Attention all you “Big Sky land stewards”, “Yellowstone Clubbers”, “Condo Kings”, “Mansion Moguls”, “Spanish Peakers”…Oprah, Bill, Tom Brady, etc, etc, etc. Look at that view! Look at the colors! We are are so blessed to be part of Montana! Preserve, protect and enhance! More subdivisions…more, more, more!

Large algae bloom detected along Gallatin River

An algae bloom spreads along a length of the Gallatin River.

A large algae bloom that could harm fish populations is occurring along the Gallatin River and sections of the West and Taylor forks, according to Montana officials.

The bloom is widespread, stretching 22 miles along the Gallatin River and on additional parts of the West Fork and Taylor Fork, according to Kristin Gardner, executive director of the Gallatin River Task.

The task force has been monitoring water quality in and around the river for almost two decades, collecting data to track nutrient levels, streamflow and aquatic insects.

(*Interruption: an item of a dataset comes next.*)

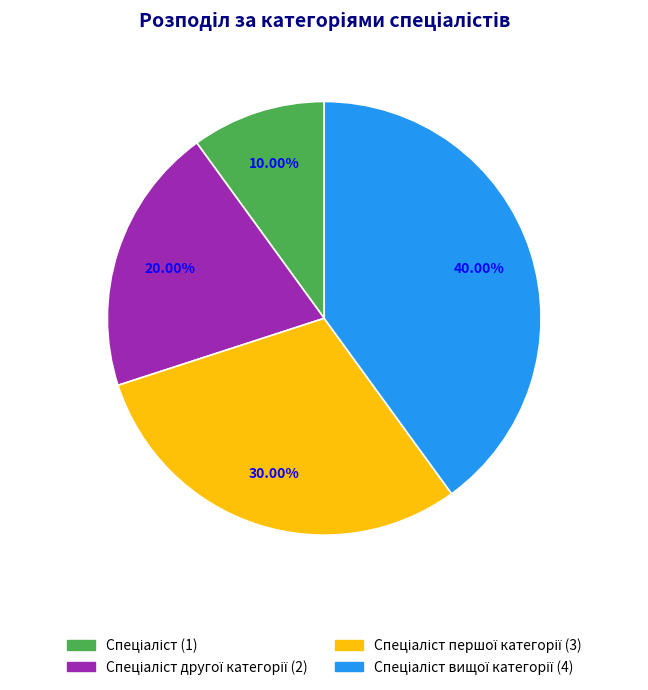

Is there any slice that represents more than half of the pie?

No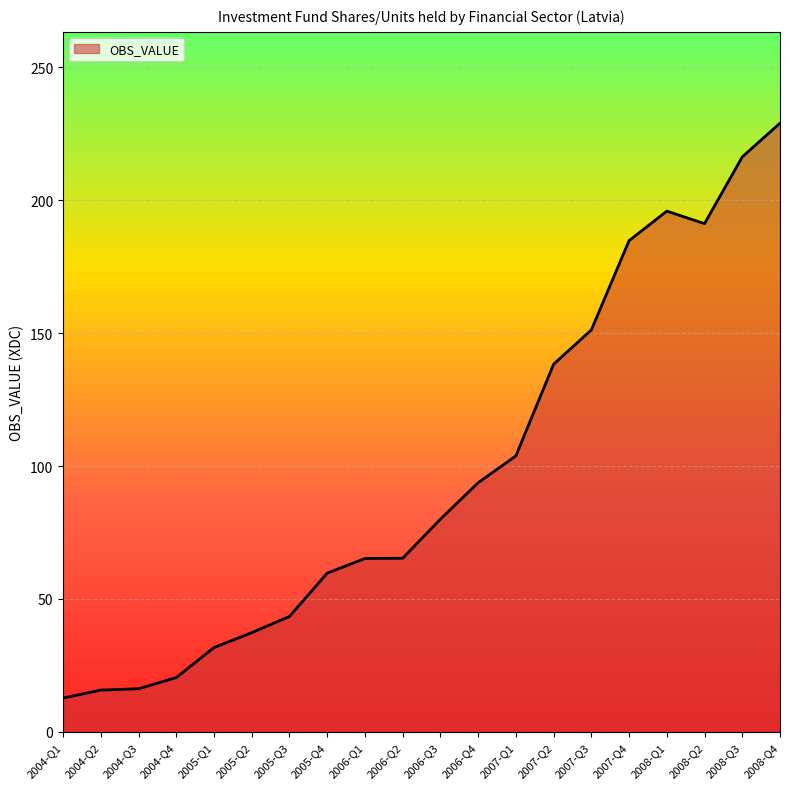

What is the maximum value shown in the chart?

229.0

Darrin Kron, a water monitoring specialist with the Montana Department of Environmental Quality, said the DEQ has been coordinating with the task force. He said algae that grows along the Gallatin is a non-toxic, filamentous variety called cladophora.

The non-toxic blooms have the potential to harm juvenile fish and sculpin populations, and can cause shifts in the kinds and quantity of bugs around the river, said Chace Bell, another DEQ water monitoring specialist.

If the blooms become regular, mayflies and caddisflies could become less common, and scud species could become more prevalent, he said.

The task force and the DEQ first detected an “algae problem” in the West Fork in 2005, and blooms since then have regularly shown up during summer months. Kron said this year, the DEQ received reports about algae growing heavily in the Gallatin beginning in early August.

The agency, along with the task force, have since collected samples to monitor the bloom. Lab results still haven’t come in, according to Kron.

Hard water, elevated levels of nitrates and phosphorus, higher water temperatures and sunny weather all drive algae growth, Bell said. Long, sunny days allow the algae to photosynthesize and spread quickly. The algae depletes the water’s oxygen, harming other organisms.

While some factors that contribute to the blooms can’t be controlled, Gardner said people can take steps to reduce the amount of nutrients that enter the waterway. Fertilizer used on lawns, older septic systems and phosphorus released during stormwater construction all contribute to nutrient loading.

Guy Alsentzer, executive director of Upper Missouri Waterkeeper, a nonprofit that defends clean water, said it doesn’t take much for nutrient levels to reach a tipping point, and algae blooms are the “canary in the coal mine.”

“Too many nutrients are coming from manmade sources,” he said. “Right now, a lot more work needs to be done to control pollution.”

To limit nutrient loading, “Big Sky needs a centralized wastewater treatment system,” he said.

The town recently approved funding for an upgraded water and sewer district.

Alsentzer said the people of Big Sky and others living along the river should also use smart growth technology, plan development conscientiously and pay attention to what is going into the groundwater.

“It’s time for us to say, ‘Where is this coming from?’” Alsentzer said. “We need to grow responsibly to protect the golden goose.”